Ipamorelin represents the third generation of GHRPs, developed by Novo Nordisk with a specific goal: selective GH release without cortisol, prolactin, or appetite effects. The landmark 1998 study by Raun et al. in the European Journal of Endocrinology demonstrated that "unlike GHRP-6 and GHRP-2, ipamorelin does not release ACTH or cortisol, and is highly selective for inducing the secretion only of GH" — even at doses up to 100 times the effective GH-releasing dose.

This selectivity makes ipamorelin the safest and most sustainable GHRP for long-term use. It doesn't desensitize the way hexarelin does, doesn't cause the hunger spikes of GHRP-6, and doesn't elevate stress hormones. The tradeoff: it produces less raw GH output per dose than GHRP-2 or hexarelin. For most optimization purposes, this is an acceptable tradeoff — especially when combined with CJC-1295 for synergistic release.
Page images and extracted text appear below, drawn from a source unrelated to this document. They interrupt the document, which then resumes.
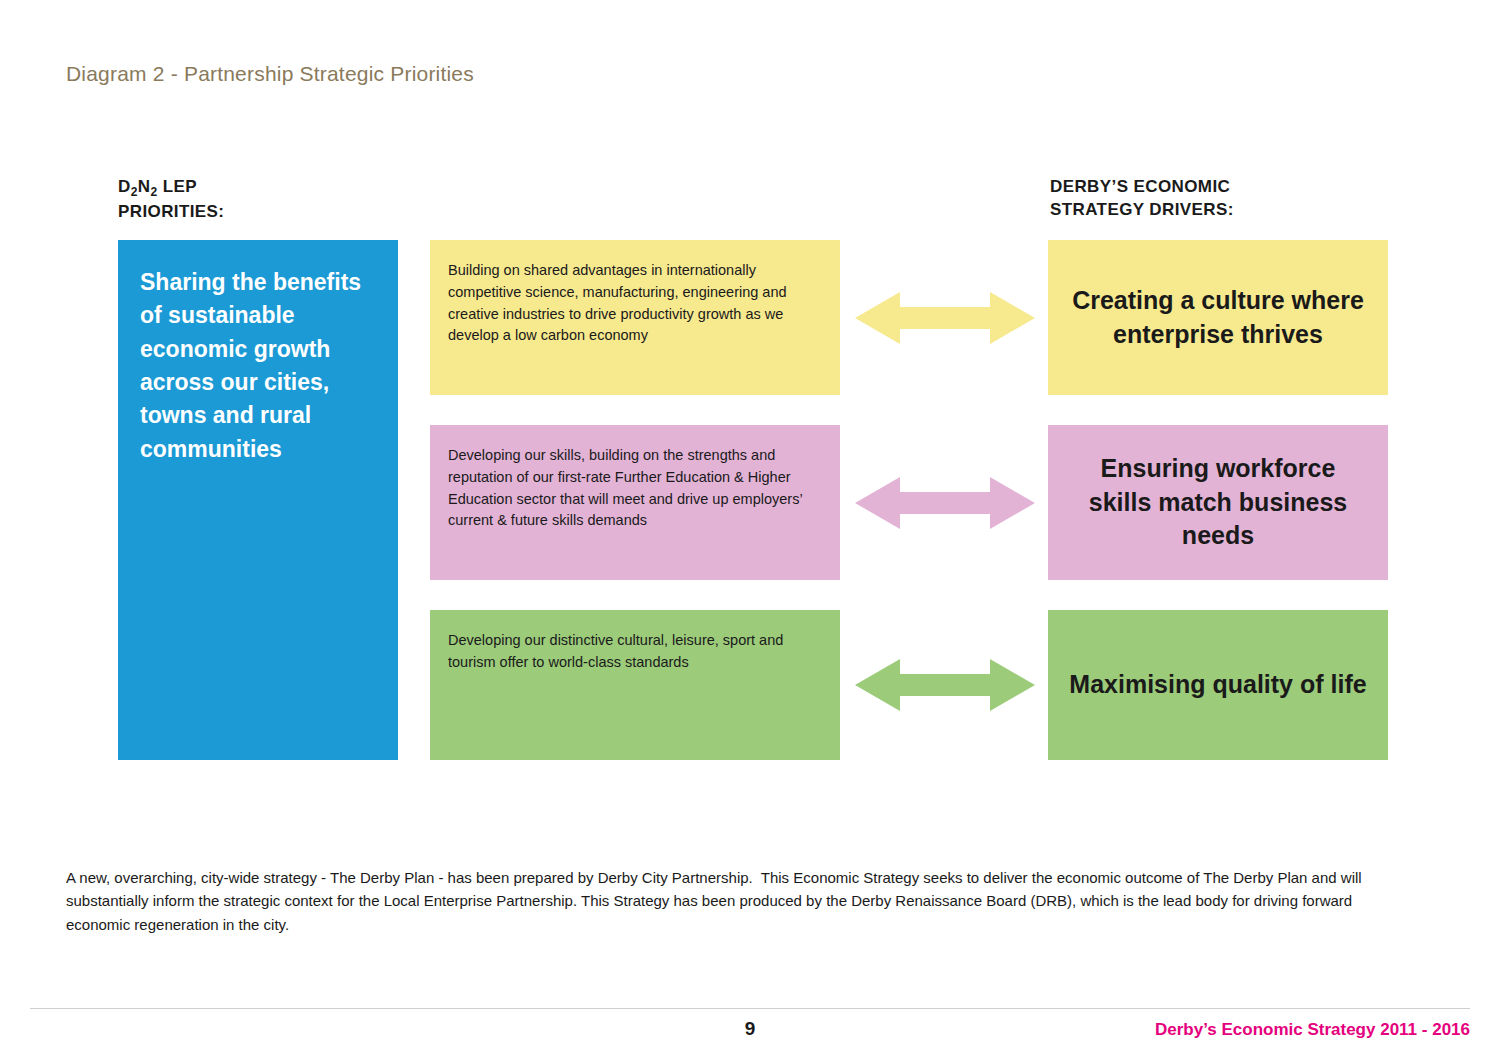Diagram 2 - Partnership Strategic Priorities
D2N2 LEP
PRIORITIES:
DERBY’S ECONOMIC
STRATEGY DRIVERS:
Sharing the benefits of sustainable economic growth across our cities, towns and rural communities
Building on shared advantages in internationally competitive science, manufacturing, engineering and creative industries to drive productivity growth as we develop a low carbon economy
Developing our skills, building on the strengths and reputation of our first-rate Further Education & Higher Education sector that will meet and drive up employers’ current & future skills demands
Developing our distinctive cultural, leisure, sport and tourism offer to world-class standards
Creating a culture where enterprise thrives
Ensuring workforce skills match business needs
Maximising quality of life
A new, overarching, city-wide strategy - The Derby Plan - has been prepared by Derby City Partnership. This Economic Strategy seeks to deliver the economic outcome of The Derby Plan and will substantially inform the strategic context for the Local Enterprise Partnership. This Strategy has been produced by the Derby Renaissance Board (DRB), which is the lead body for driving forward economic regeneration in the city.
9
Derby’s Economic Strategy 2011 - 2016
Stacking GHRPs with GHRH Analogs

The most effective way to use any GHRP is in combination with a GHRH analog. The two peptide classes act on different receptors on the same pituitary cells, producing synergistic GH release 3–5x greater than either alone:

• GHRP + CJC-1295 (with DAC): CJC-1295 with DAC has a half-life of 6–8 days, providing sustained baseline GHRH stimulation. Combined with a GHRP (usually ipamorelin), this creates continuous GH elevation with natural pulsatility. Typical protocol: CJC-1295 DAC 2 mg/week + ipamorelin 200–300 mcg 2–3x/day.
• GHRP + Mod GRF 1-29 (CJC-1295 no DAC): Mod GRF 1-29 has a short half-life (~30 min), so it must be injected alongside the GHRP. This produces sharper GH pulses — closer to natural physiology. Typical protocol: 100 mcg Mod GRF + 100–200 mcg ipamorelin, 2–3x/day.
• GHRP + Sermorelin: Sermorelin is the original GHRH analog (29 amino acids). Effective but requires more frequent dosing than CJC-1295. Typical protocol: 200–300 mcg sermorelin + 200 mcg ipamorelin before bed.